How much you can recover through a claim or lawsuit depends on your situation, primarily, the severity of your injuries. The more severe your injuries, the more medical care you could require—and the more medical care you require, the more compensation you can request. A lawyer can assess your situation and explain how much you can seek.
Is Reckless Driving Ever Justified?
Upon filing your case, the other party may claim that they had a good reason to engage in reckless driving. Still, intention means little in the eyes of the law. All motorists must drive as a reasonable person would in the same situation. Otherwise, they could face liability for any resulting damages.
What Is the Leading Type of Reckless Driving?
Per the Insurance Information Institute (III), speeding is the most common type of reckless driving. The organization reports that speeding increases the likelihood of fatal collisions, too.
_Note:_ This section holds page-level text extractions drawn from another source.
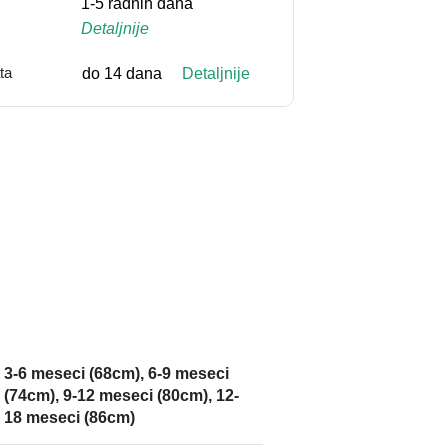
1-5 radnih dana
Detaljnije
ta
do 14 dana
Detaljnije
3-6 meseci (68cm)
,
6-9 meseci
(74cm)
,
9-12 meseci (80cm)
,
12-
18 meseci (86cm)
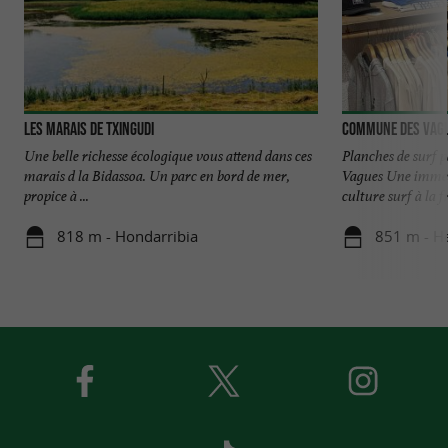
Les marais de Txingudi
Commune Des Vag
Une belle richesse écologique vous attend dans ces
Planches de surf
marais d la Bidassoa. Un parc en bord de mer,
Vagues Une immer
propice à ...
culture surf à la fr
818 m - Hondarribia
851 m - H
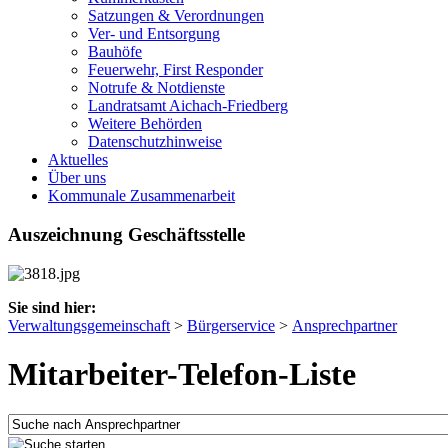
Satzungen & Verordnungen
Ver- und Entsorgung
Bauhöfe
Feuerwehr, First Responder
Notrufe & Notdienste
Landratsamt Aichach-Friedberg
Weitere Behörden
Datenschutzhinweise
Aktuelles
Über uns
Kommunale Zusammenarbeit
Auszeichnung Geschäftsstelle
Sie sind hier:
Verwaltungsgemeinschaft
>
Bürgerservice
>
Ansprechpartner
Mitarbeiter-Telefon-Liste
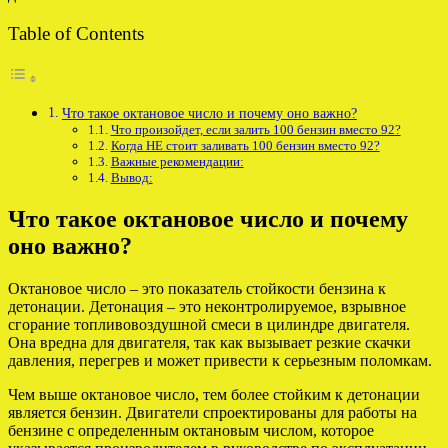
Table of Contents
Что такое октановое число и почему оно важно?
Что произойдет, если залить 100 бензин вместо 92?
Когда НЕ стоит заливать 100 бензин вместо 92?
Важные рекомендации:
Вывод:
Что такое октановое число и почему
оно важно?
Октановое число – это показатель стойкости бензина к
детонации. Детонация – это неконтролируемое, взрывное
сгорание топливовоздушной смеси в цилиндре двигателя.
Она вредна для двигателя, так как вызывает резкие скачки
давления, перегрев и может привести к серьезным поломкам.
Чем выше октановое число, тем более стойким к детонации
является бензин. Двигатели спроектированы для работы на
бензине с определенным октановым числом, которое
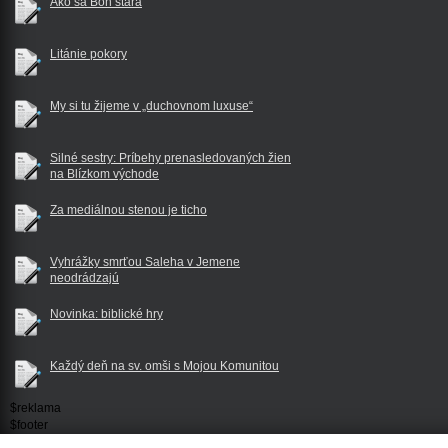
Ako sa Boh stará
Litánie pokory
My si tu žijeme v „duchovnom luxuse“
Silné sestry: Príbehy prenasledovaných žien
na Blízkom východe
Za mediálnou stenou je ticho
Vyhrážky smrťou Saleha v Jemene
neodrádzajú
Novinka: biblické hry
Každý deň na sv. omši s Mojou Komunitou
$reklama
$footer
Other examples of reckless driving include intoxication, failing to yield, and failing to maintain one’s lane.
How Long Does It Take to Resolve a Personal Injury Case?
Each personal injury case comes with its own timeline. It could take weeks, months, or even years to recover the full cost of your damages. When you partner with an attorney, they can do everything possible to push your claim forward. This involves filing your case-related documents on time, interviewing witnesses, and protecting you from bad faith insurance tactics.
You Can Take Action in a Reckless Driving Civil Case
If you suffered injuries in a crash caused by a reckless driver, a car accident attorney can explain your rights and take legal action. Most personal injury firms provide free initial consultations where you can learn about your next steps. They can also discuss your case’s details, assess your options, and answer your case-related questions.